REQUIRED WORK | Beginning with the line containing "cx_px: 1765" and going on through the line containing "focal_mm: 15", the lines below are to be returned exactly, pictures excluded and nothing added.

[Start of Attachment]

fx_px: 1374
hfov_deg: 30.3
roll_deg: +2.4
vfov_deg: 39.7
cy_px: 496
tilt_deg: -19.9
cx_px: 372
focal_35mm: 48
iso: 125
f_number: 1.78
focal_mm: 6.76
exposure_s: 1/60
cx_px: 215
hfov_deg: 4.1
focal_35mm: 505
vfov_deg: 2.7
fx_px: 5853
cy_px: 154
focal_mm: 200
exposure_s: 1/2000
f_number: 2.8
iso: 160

[End of Attachment]
[Start of Attachment]

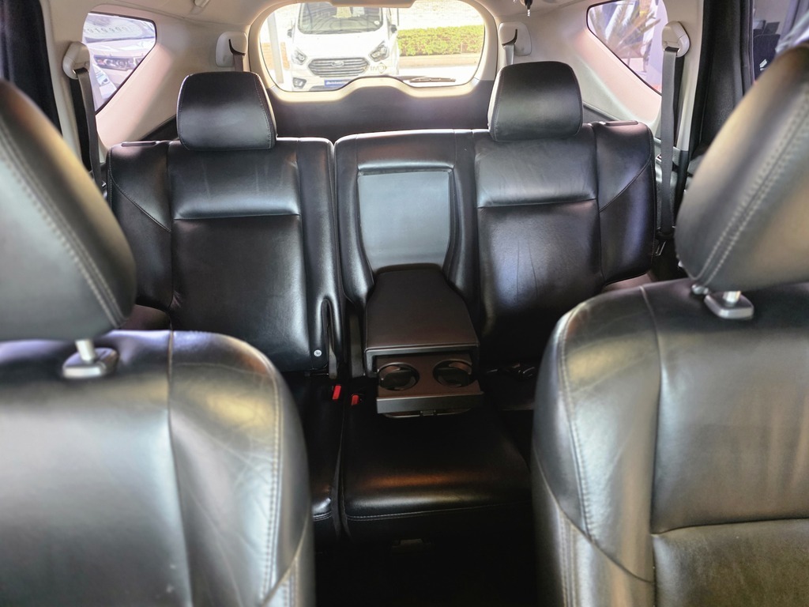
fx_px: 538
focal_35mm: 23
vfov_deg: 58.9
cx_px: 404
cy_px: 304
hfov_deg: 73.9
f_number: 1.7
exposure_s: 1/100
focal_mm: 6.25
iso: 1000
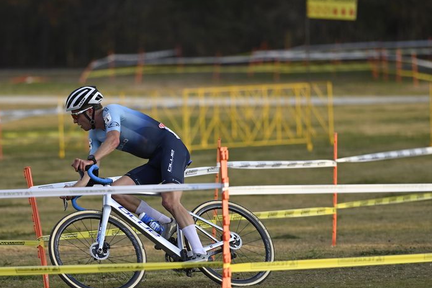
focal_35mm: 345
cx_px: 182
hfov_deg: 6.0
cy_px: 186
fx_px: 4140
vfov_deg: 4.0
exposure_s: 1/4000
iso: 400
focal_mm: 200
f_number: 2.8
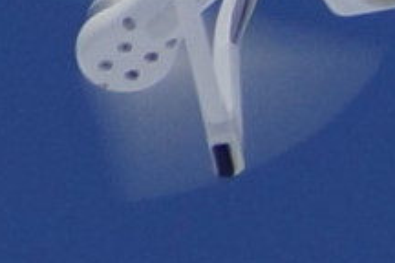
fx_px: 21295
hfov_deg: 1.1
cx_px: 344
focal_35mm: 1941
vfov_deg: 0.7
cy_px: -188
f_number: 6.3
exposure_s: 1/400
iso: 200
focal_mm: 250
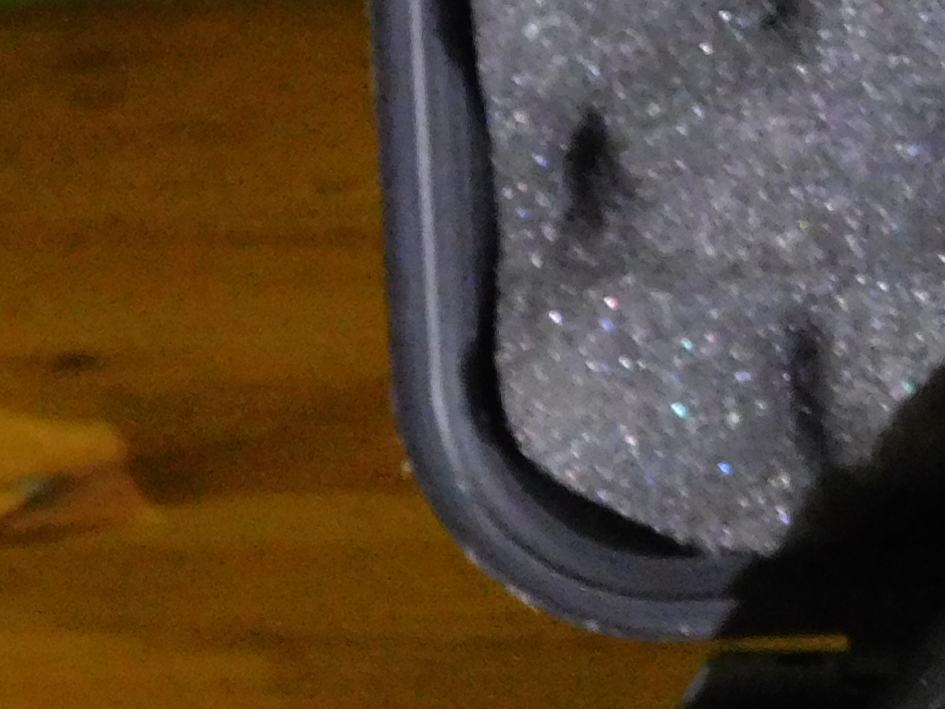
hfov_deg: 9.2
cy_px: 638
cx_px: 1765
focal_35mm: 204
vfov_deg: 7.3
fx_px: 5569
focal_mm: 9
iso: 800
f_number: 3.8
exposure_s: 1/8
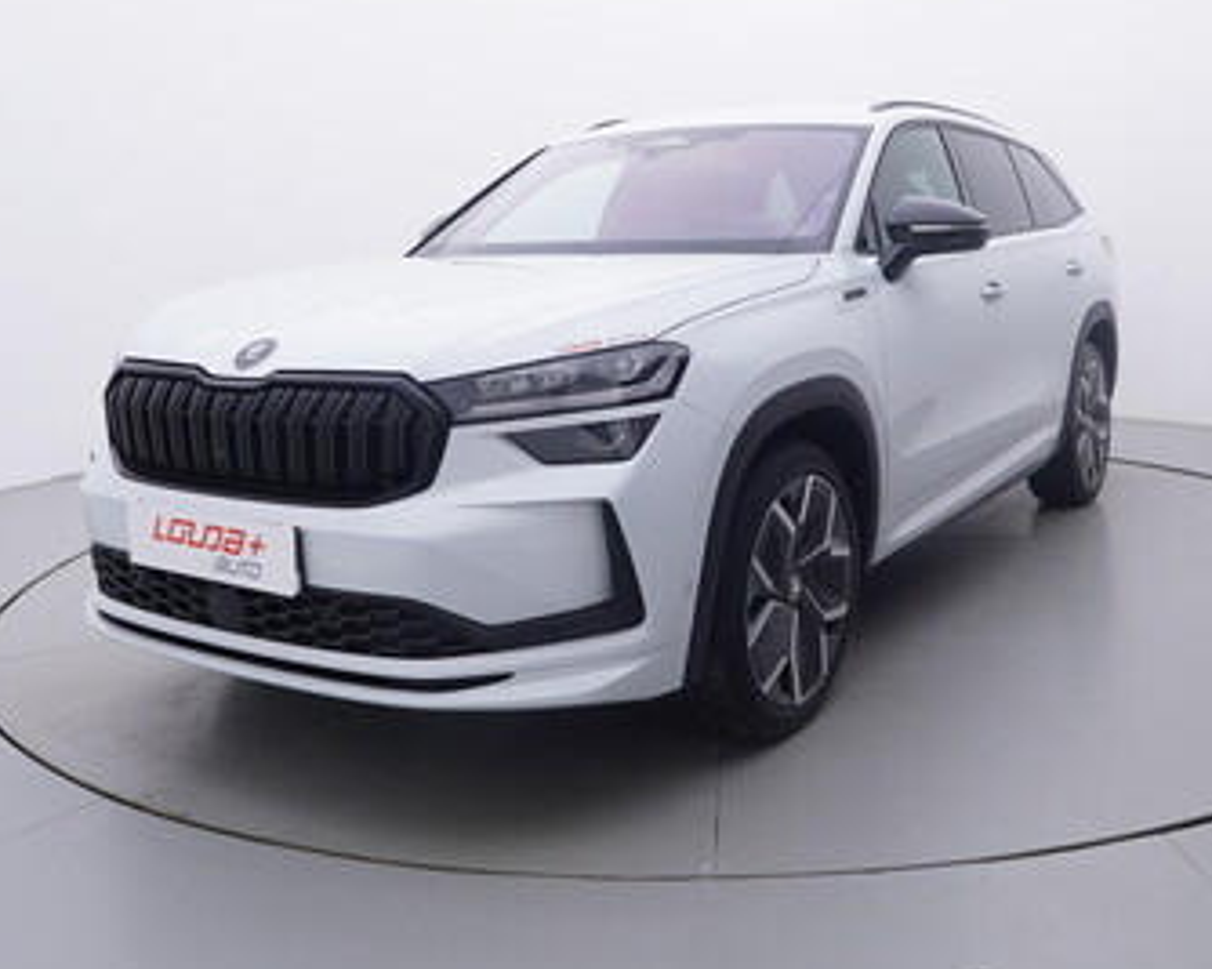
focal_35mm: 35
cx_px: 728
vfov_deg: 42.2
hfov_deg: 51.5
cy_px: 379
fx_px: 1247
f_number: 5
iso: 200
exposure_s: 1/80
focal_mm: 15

[End of Attachment]

FINISHED TASK |
cx_px: 1765
focal_35mm: 204
vfov_deg: 7.3
fx_px: 5569
focal_mm: 9
iso: 800
f_number: 3.8
exposure_s: 1/8
focal_35mm: 35
cx_px: 728
vfov_deg: 42.2
hfov_deg: 51.5
cy_px: 379
fx_px: 1247
f_number: 5
iso: 200
exposure_s: 1/80
focal_mm: 15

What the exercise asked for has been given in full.